● **Exercise description**
List every team that appears in the senior career section of the C. Premnath profile below.

### Passage to read ###

C. Premnath

Personal information
- Full name: Premnath a/l Chandran
- Date of birth: 23 May 1989 (age 36)
- Place of birth: Selangor, Malaysia
- Position: Striker

Team information
- Current team: MISC-MIFA
- Number: 14

Youth career
- 2009–2010: Selangor

Senior career*
- Years: Team / Apps / (Gls)
- 2009–2010: Selangor / 26 / (7)
- 2011: Penang / 27 / (11)
- 2011: → Sime Darby FC (loan) / 4 / (0)
- 2012–2013: Betaria FC / 4 / (1)
- 2014–: MISC-MIFA

= C. Premnath =

Malaysian footballer

Premnath a/l Chandran (born 23 May 1989) is a Malaysian footballer, currently playing for MISC-MIFA.

He was a Selangor President Cup product. He made his senior league debut for Selangor against Perlis in a Malaysia Super League match on 10 February 2009. He scored his first league goal for Selangor against Kelantan on 28 February 2009. He also played in the 2009 Malaysia FA Cup competition, appearing in 4 games and scoring 1 goal against Perak.

He moved to Penang FA in 2011, but he suffered relegation with the team to 2012 Malaysia FAM League. He moved on loan to Sime Darby FC for the 2011 Malaysia Cup campaign.

Premnath changed clubs again in 2012, this time to 2011 Malaysia FAM League champions Betaria FC who were promoted to the 2012 Malaysia Premier League.

### Entries provided ###

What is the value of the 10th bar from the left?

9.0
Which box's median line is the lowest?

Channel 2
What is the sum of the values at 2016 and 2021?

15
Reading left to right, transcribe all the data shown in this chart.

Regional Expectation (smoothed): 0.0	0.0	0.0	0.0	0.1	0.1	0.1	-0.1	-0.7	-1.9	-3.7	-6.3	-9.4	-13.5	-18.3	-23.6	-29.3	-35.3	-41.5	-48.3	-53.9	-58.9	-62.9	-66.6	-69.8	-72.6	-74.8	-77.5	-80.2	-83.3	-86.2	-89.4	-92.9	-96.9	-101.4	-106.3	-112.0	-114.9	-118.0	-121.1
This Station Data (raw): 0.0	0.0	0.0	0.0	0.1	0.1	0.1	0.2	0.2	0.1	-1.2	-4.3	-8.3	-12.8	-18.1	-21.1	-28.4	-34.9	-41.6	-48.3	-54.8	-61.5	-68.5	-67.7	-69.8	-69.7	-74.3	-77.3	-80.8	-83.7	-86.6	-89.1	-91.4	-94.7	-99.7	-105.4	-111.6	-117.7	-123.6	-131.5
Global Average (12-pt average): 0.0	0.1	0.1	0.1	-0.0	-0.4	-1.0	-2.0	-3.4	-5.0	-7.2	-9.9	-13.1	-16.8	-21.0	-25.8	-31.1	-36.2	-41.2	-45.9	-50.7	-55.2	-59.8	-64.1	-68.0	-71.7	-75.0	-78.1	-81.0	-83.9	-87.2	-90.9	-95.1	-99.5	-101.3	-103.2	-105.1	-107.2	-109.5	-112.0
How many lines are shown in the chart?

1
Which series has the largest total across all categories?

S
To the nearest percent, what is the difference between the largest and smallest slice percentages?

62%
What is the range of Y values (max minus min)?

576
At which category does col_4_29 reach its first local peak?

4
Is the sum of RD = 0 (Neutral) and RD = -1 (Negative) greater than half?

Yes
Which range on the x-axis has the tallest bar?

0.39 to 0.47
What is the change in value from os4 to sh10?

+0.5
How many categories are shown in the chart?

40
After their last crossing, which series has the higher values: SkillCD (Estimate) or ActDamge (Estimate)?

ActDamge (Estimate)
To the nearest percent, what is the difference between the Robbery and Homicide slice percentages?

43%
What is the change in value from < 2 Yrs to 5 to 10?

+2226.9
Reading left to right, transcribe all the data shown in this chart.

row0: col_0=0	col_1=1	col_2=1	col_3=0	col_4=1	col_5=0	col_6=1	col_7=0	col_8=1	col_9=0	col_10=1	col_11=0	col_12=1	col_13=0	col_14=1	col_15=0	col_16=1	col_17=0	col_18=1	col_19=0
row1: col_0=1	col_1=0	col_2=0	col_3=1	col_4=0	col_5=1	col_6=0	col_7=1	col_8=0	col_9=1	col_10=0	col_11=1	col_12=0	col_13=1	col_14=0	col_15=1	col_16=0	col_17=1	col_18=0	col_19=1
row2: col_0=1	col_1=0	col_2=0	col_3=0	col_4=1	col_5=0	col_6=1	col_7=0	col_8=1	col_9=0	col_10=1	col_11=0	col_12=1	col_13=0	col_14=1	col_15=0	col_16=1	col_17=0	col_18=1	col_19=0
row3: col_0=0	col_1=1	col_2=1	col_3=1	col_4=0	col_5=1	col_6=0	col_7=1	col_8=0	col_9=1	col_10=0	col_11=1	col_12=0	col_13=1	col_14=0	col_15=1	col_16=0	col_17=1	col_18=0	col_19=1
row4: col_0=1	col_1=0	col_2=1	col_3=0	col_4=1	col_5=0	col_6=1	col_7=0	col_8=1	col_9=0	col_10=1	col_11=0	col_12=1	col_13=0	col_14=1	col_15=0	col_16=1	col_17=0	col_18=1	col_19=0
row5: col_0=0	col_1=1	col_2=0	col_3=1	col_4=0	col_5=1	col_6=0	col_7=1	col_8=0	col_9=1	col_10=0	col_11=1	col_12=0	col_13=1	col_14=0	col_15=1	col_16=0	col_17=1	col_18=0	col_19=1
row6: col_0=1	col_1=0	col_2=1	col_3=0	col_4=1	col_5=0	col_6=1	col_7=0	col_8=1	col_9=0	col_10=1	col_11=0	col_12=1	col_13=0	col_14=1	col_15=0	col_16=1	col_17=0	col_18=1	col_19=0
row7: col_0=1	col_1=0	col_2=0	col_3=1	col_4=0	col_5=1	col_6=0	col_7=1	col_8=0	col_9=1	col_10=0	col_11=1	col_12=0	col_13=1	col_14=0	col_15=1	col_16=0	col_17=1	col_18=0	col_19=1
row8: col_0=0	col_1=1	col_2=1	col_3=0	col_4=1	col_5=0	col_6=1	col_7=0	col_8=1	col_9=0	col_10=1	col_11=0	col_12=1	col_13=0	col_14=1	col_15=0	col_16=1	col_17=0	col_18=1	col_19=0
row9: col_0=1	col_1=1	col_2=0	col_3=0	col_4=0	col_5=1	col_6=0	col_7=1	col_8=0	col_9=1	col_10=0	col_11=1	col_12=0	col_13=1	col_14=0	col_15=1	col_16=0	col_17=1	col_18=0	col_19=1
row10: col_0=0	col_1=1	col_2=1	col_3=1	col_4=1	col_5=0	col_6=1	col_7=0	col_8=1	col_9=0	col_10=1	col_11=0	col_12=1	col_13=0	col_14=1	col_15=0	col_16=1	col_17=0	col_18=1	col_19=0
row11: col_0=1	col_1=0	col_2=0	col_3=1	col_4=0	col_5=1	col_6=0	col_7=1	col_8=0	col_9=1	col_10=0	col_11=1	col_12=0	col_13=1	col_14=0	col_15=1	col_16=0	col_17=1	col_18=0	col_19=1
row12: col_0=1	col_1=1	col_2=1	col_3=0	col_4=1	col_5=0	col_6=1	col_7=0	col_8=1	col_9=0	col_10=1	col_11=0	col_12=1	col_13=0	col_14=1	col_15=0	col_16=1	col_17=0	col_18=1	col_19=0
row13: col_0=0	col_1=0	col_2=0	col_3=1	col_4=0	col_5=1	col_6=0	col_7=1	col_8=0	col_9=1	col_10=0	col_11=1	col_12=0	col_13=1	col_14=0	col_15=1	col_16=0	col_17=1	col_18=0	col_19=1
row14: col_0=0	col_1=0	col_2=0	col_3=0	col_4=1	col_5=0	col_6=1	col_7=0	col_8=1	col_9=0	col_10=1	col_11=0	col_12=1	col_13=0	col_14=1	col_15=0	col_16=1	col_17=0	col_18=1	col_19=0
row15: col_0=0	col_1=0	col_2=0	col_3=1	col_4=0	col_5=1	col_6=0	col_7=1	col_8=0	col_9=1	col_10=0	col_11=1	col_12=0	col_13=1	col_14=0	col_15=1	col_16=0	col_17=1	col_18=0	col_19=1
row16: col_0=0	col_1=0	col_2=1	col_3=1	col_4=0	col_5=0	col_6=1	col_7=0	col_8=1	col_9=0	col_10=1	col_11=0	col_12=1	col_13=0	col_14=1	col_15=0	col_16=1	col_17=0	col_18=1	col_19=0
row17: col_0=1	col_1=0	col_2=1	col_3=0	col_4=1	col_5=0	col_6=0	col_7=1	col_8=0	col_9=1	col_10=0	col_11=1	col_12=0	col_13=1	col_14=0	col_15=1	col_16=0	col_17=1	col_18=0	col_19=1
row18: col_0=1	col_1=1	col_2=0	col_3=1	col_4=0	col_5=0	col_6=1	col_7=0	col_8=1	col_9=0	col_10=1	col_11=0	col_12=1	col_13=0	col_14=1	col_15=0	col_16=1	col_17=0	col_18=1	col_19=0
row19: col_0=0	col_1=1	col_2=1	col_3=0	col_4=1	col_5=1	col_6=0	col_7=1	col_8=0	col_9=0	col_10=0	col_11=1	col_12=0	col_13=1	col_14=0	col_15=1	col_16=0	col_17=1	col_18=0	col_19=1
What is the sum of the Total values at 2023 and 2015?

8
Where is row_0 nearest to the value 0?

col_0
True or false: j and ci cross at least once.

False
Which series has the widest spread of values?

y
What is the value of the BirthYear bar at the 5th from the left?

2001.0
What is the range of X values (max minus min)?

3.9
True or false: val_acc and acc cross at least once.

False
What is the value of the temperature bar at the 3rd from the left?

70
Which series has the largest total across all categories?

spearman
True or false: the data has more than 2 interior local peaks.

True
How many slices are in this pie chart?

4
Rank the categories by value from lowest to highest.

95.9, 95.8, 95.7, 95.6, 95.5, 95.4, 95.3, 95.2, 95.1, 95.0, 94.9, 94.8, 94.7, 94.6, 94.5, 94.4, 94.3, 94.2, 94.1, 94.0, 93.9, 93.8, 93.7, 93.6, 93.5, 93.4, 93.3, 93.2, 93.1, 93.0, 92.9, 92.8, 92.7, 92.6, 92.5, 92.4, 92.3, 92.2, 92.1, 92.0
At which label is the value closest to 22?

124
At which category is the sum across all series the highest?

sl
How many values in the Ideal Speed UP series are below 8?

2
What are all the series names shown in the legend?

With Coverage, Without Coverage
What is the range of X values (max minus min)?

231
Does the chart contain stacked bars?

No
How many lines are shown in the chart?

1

###

● **Output of the task**
Selangor, Penang, Sime Darby FC (on loan), Betaria FC, MISC-MIFA